A novel coronavirus brought all travel to a virtual standstill in the first half of 2020. Although the illness is mild in most people, some experience severe and even life-threatening complications. Once travel started up again, albeit slowly and cautiously, travelers were asked to be particularly careful about hygiene and to avoid any unnecessary travel, especially if they are sick.
Older adults, especially those over 65, have a greater chance of having severe complications from COVID-19. The same is true for people with weaker immune systems or those living with some types of medical conditions, including diabetes, asthma, heart disease, cancer, HIV/AIDS, kidney disease, and liver disease.
Starting two weeks before a trip, anyone planning to travel should be on the lookout for some of the following symptoms: cough, fever, chills, trouble breathing, muscle pain, sore throat, and new loss of smell or taste. If you experience any of these symptoms, you should not travel at all.
And to protect yourself during travel, do your best to avoid contact with people showing symptoms. Wash your hands often with soap and water. Limit your time in public places, and, when you are out and about, wear a cloth face mask that covers your nose and mouth. Indeed, a mask may be required in some places, such as on an airplane or in a confined space like a theater, where you share the space with a lot of people.
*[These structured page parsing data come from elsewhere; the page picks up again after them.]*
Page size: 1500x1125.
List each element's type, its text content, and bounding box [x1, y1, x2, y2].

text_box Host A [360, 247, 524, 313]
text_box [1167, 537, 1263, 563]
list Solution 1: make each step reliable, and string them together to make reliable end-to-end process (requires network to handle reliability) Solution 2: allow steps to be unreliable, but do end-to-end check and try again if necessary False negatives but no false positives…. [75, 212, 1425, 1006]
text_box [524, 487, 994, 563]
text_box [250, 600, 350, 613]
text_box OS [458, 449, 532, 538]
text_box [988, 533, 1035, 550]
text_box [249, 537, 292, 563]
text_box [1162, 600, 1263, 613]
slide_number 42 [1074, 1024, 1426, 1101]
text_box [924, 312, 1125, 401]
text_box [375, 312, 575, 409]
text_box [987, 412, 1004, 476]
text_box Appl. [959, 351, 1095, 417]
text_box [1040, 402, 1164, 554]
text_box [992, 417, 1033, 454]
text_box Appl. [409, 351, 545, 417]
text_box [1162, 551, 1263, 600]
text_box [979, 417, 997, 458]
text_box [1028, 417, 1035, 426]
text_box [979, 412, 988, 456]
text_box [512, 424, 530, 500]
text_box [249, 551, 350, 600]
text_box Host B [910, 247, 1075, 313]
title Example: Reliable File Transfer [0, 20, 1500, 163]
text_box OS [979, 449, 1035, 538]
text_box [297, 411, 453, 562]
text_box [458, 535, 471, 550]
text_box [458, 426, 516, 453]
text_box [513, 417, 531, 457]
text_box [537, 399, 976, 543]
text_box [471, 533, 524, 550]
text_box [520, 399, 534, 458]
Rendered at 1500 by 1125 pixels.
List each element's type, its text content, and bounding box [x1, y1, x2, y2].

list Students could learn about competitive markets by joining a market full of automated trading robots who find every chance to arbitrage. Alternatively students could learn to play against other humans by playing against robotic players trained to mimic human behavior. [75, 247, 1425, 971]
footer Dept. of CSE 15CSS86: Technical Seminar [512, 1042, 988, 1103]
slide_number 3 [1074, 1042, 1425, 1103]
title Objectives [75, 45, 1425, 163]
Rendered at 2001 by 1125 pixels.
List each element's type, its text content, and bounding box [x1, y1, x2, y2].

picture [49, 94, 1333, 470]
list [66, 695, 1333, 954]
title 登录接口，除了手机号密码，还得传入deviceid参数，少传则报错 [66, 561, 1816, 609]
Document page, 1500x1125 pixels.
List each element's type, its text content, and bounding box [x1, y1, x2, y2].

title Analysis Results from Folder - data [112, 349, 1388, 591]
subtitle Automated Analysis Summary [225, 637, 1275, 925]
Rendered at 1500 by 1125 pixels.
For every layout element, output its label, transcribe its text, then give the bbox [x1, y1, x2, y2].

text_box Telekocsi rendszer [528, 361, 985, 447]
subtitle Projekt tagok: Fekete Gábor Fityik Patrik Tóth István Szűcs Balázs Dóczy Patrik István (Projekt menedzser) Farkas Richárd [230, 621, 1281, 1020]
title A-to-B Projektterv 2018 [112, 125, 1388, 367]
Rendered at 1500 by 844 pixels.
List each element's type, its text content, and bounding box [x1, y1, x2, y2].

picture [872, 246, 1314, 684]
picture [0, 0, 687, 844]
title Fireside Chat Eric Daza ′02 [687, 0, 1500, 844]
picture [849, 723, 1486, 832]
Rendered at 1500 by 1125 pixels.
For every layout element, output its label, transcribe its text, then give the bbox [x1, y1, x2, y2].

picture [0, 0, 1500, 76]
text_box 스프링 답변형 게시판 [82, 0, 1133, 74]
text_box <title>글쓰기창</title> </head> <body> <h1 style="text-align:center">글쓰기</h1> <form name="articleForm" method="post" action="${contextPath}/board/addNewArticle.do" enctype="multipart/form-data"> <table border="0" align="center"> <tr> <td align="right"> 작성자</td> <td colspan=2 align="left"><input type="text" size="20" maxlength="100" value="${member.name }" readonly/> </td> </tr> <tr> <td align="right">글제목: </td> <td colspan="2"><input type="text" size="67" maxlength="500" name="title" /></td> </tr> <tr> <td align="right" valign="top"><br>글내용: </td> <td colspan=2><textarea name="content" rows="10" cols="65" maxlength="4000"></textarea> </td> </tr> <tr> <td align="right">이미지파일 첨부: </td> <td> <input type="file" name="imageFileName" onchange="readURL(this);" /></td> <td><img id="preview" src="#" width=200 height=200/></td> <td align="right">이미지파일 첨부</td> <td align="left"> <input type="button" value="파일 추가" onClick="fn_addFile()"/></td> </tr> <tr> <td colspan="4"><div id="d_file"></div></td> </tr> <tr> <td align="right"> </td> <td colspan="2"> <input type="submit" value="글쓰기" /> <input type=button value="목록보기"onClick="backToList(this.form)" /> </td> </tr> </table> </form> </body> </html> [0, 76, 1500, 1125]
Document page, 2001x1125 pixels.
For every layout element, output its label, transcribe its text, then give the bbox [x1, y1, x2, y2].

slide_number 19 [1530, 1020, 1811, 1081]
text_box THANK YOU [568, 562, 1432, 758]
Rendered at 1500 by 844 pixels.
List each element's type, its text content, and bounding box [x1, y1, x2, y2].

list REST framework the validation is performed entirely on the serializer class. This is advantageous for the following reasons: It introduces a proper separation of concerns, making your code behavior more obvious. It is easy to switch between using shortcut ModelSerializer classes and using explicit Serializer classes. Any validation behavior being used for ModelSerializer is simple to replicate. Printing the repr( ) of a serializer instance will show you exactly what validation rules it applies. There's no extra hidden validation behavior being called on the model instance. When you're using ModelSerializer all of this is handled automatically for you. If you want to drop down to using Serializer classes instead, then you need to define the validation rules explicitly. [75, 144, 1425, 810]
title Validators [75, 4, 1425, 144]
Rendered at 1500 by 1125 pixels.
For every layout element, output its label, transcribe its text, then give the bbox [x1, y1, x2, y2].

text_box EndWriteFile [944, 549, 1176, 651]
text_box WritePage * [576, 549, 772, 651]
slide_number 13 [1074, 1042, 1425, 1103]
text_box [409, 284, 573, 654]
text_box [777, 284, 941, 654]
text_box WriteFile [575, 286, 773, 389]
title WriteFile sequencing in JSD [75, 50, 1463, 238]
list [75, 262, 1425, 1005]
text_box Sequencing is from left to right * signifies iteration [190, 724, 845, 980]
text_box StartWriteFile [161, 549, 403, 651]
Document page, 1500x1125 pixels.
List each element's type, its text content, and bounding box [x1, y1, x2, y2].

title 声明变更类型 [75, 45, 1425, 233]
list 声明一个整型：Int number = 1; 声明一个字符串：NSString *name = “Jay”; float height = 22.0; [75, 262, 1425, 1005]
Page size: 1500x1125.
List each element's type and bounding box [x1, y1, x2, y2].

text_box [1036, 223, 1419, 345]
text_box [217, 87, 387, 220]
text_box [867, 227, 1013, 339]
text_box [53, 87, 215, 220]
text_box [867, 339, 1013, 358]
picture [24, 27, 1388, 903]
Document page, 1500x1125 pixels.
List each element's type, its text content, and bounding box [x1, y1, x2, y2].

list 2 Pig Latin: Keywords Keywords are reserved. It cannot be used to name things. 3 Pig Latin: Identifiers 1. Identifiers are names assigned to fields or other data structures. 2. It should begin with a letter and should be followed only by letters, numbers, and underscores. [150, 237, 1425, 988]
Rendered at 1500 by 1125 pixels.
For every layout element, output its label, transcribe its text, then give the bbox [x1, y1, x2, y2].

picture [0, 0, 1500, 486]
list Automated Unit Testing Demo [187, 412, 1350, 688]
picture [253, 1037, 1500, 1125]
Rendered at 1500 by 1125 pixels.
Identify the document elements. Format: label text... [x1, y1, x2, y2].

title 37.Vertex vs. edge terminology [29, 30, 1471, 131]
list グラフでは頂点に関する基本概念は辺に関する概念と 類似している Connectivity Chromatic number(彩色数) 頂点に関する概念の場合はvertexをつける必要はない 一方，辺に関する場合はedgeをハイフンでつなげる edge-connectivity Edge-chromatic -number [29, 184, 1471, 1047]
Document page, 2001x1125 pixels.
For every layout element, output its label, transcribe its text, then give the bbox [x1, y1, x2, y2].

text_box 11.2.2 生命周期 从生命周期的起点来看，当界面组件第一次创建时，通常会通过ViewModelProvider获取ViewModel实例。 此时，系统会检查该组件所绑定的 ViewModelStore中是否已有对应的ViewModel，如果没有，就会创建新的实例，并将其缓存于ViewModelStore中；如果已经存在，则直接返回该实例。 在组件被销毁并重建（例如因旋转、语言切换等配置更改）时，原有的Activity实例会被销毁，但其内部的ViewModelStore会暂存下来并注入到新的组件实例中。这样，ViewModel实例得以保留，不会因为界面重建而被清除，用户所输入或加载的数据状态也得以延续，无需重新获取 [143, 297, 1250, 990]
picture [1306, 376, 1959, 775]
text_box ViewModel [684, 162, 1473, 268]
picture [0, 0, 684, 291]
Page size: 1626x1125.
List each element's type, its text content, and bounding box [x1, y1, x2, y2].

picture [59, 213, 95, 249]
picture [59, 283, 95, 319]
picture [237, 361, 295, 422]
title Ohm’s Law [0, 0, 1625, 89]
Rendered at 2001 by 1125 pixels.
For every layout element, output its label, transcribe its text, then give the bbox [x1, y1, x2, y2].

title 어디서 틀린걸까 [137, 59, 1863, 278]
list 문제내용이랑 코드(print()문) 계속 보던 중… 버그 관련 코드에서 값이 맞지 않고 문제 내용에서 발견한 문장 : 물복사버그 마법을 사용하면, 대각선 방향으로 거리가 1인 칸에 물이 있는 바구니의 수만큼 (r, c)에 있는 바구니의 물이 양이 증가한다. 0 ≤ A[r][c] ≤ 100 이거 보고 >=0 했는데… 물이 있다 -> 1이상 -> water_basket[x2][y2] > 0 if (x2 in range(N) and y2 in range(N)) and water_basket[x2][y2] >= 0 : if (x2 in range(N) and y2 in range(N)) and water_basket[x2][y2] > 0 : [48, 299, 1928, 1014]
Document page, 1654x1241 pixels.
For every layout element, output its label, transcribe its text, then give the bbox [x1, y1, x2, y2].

You may wish to bring extra supplies, such as disenfecting wipes, hand sanitizer (12-ounce bottles were allowed in carry-on luggage at this writing), and a first-aid kit with a thermometer.
Given how abruptly travel was curtailed in March 2020, it is wise to consider protecting yourself by purchasing a travel insurance policy that will reimburse you for any costs related to COVID-19-related cancellations. Not all travel insurance policies protect against pandemic-related cancellations, so always read the fine print.
This underestimated danger can be serious, especially considering that one of the first major symptoms is the inability to swallow. It may be the easiest hazard to avoid, however; simply drink every 10–15 minutes, up to a gallon of water per day when outside in summer, and keep well hydrated other times of year, too, as even cool winter days can be very dry.
Temperatures in Arizona can vary widely from day to night—as much as 40ºF. Be sure to bring enough warm clothing for hiking and camping, along with wet-weather gear. It’s always a good idea to pack an extra set of clothes in a large, waterproof plastic bag that would stay dry in any situation. Exposure to the degree that body temperature dips below 95ºF produces the following symptoms: chills, tiredness, then uncontrollable shivering and irrational behavior, with the victim not always recognizing that he or she is cold. If someone in your party is suffering from any of these symptoms, wrap him or her in blankets and/or a warm sleeping bag immediately and try to keep him or her awake. The fastest way to raise body temperature is through skin-to-skin contact in a sleeping bag. Drinking warm liquids also helps.
Wear a hat and sunglasses and put on sunblock to protect against the burning Arizona sun. Try to minimize your sun exposure during the peak hours of noon to 4 pm, and watch out for heatstroke. Symptoms include headache, dizziness, and fatigue, which can turn into convulsions and unconsciousness and can lead to death. If someone in your party develops any of these conditions, have one person seek emergency help while others move the victim into the shade and wrap him or her in wet clothing (is a stream nearby?) to cool down.